アルツィアさまも出られないので、ここで暫しのお別れです。思えば私の人生において、アルツィアさまから離れて過ごすのは……初めてです。少し不安ですが、リッカさまとならっ!
『世界を頼んだよ。二人で、只管に――そして、楽しんでくると良い』
(親の心子知らず、か。リツカは、アルレスィアとゲルハルト達が家族と認識しているけど、アルレスィアはそこに、リツカも入れている。だから、ズレる。同じ子ならば、リツカも含めるべきではないのかと。リツカに強いるのなら、自分にも強いるべきと)
そうです。二人で成し遂げるのです。お父様とオルテさんの気遣いは当然なのでしょうが、私には必要ありません。私は、リッカさまが大切なのです。
(リツカはアルレスィアにとって、アルレスィアはリツカにとって唯一無二の存在だけど……ゲルハルトにとってリツカは、救世主でしかない。初めて手元から離れる我が子への心配だけで、ゲルハルトは手一杯なのだ)
アルツィアさまが私を見て、肩を竦めました。それは、聞き分けの無い子に嘆息しているような、小さい所作でしたが、私にはやけに大きい動きに見えたのです。
(……?)
『気にしなくて良いよ。いつか、分かる。経験しなさい。目の前だけに囚われず、寄り道を楽しみなさい。これは”お役目”。使命だけど、二人にとっては旅なのだから』
スッと、いつものアルツィアさまに戻り、そして――神としての言葉を私達に投げかけました。

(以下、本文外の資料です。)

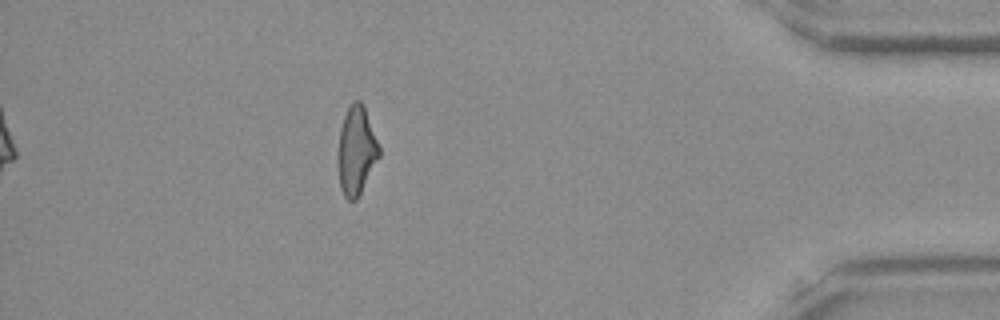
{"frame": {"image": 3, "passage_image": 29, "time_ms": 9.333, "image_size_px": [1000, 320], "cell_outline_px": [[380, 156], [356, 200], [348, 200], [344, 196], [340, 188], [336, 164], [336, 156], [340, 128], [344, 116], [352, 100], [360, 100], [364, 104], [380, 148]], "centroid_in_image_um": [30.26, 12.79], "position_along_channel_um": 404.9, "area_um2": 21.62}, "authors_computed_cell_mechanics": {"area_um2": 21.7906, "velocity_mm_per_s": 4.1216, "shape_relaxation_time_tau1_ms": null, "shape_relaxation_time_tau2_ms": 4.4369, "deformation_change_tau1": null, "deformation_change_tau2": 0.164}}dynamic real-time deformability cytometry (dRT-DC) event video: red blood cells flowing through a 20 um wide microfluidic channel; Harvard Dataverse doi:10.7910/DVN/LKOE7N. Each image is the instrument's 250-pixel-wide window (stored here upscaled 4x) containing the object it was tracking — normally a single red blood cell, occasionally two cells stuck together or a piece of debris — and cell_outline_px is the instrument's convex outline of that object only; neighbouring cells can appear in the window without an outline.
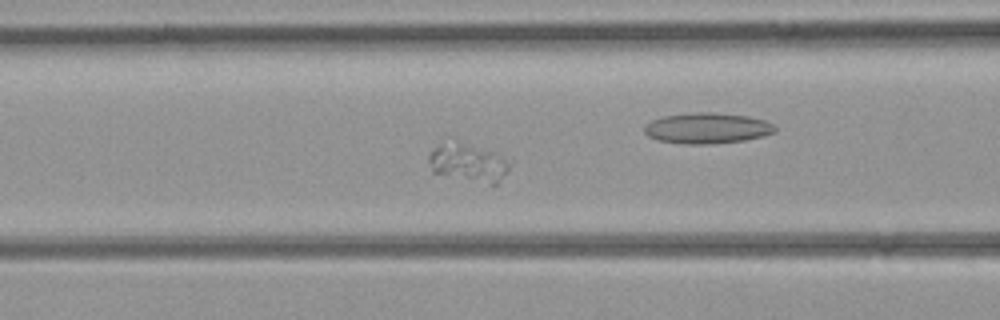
{"species": "common noctule bat (a hibernating species)", "species_latin": "Nyctalus noctula", "temperature_condition": "room temperature", "stored_images_in_passage": 43, "camera_frame_rate_fps": 3000, "um_per_image_px": 0.085, "animal": {"sex": "female", "body_mass_g": 21.9}, "frame": {"image": 1, "passage_image": 16, "time_ms": 5.0, "image_size_px": [1000, 320], "cell_outline_px": [[512, 164], [496, 184], [492, 184], [432, 172], [428, 160], [428, 156], [440, 144], [456, 140], [492, 152], [512, 160]], "centroid_in_image_um": [39.81, 13.81], "position_along_channel_um": 126.8, "area_um2": 17.46}}
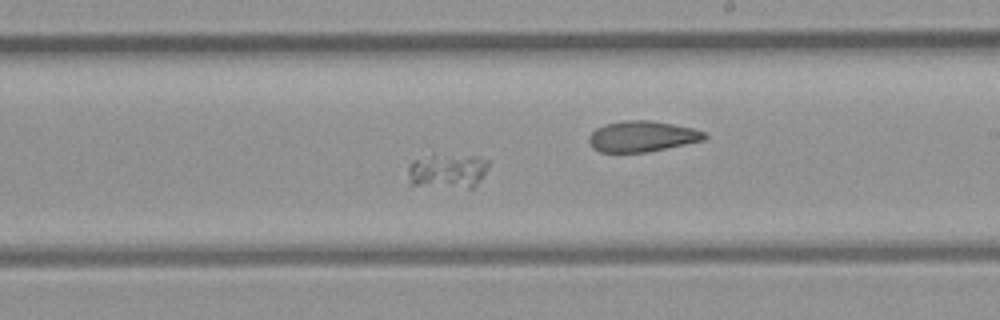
{"frame": {"image": 2, "passage_image": 24, "time_ms": 7.667, "image_size_px": [1000, 320], "cell_outline_px": [[488, 164], [484, 172], [476, 184], [472, 188], [408, 188], [408, 164], [412, 160], [432, 152], [480, 156], [488, 160]], "centroid_in_image_um": [37.9, 14.53], "position_along_channel_um": 251.1, "area_um2": 17.69}}
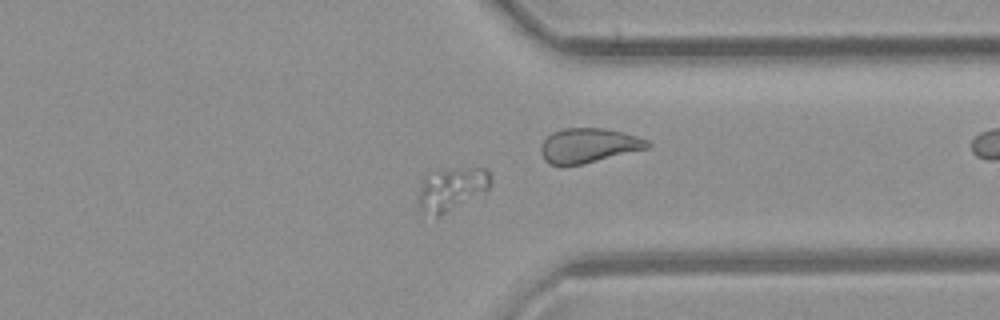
{"frame": {"image": 3, "passage_image": 32, "time_ms": 10.333, "image_size_px": [1000, 320], "cell_outline_px": [[492, 180], [488, 188], [484, 192], [440, 216], [436, 216], [420, 208], [416, 204], [416, 192], [420, 184], [440, 172], [468, 168], [488, 168]], "centroid_in_image_um": [38.4, 16.1], "position_along_channel_um": 373.0, "area_um2": 17.51}}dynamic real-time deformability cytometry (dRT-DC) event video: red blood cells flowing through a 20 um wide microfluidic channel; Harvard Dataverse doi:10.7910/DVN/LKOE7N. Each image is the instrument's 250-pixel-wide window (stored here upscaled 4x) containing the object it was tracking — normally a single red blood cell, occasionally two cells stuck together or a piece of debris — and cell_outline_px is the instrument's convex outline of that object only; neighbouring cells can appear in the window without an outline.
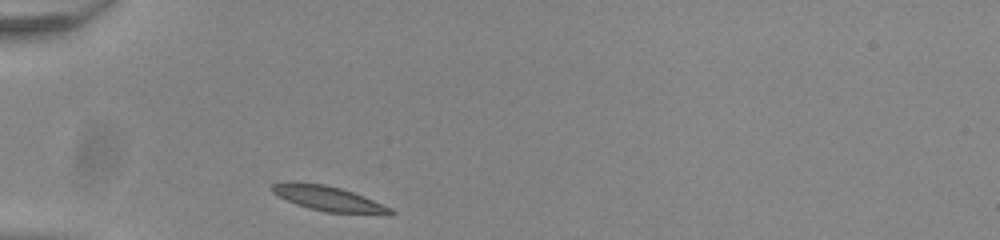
{"species": "common noctule bat (a hibernating species)", "species_latin": "Nyctalus noctula", "temperature_condition": "room temperature", "stored_images_in_passage": 29, "camera_frame_rate_fps": 3000, "um_per_image_px": 0.085, "animal": {"sex": "male", "body_mass_g": 20.0, "forearm_length_mm": 53.3}, "frame": {"image": 1, "passage_image": 1, "time_ms": 0.0, "image_size_px": [1000, 240], "cell_outline_px": [[396, 212], [392, 216], [384, 216], [328, 212], [308, 208], [296, 204], [272, 192], [272, 184], [284, 180], [296, 180], [324, 184], [340, 188], [364, 196], [392, 208]], "centroid_in_image_um": [27.98, 16.88], "position_along_channel_um": 57.0, "area_um2": 17.86}}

楽しむ、ですね。そのつもりです。私はリッカさまとの旅を、楽しみにしているのです。
「行ってきます。アルツィアさま」
「必ず、成し遂げます」
『ああ。いってらっしゃい』
巫女二人が離れて行く。”神林”が一気に、元気をなくしたように感じる。”神の森”もそうだった。
(でも、結界は無事だ。問題ない)
「アルレスィア様、リツカ様……」
エルケがじっと、二人の背を見ている。声をかけたかったけど、私が居たから出来なかったのだ。
『ごめんよ、エルケ』
でも安心すると良い。ちゃんと帰ってくる。ちゃんと……ね。
『きみ達の運命は動き出した。だけど、その運命をどう切り開くか選べるのが、人だ』
きみ達は”巫女”で、”人”ではない。でも、人だ。掴みとってくれ。私もここで、待っている。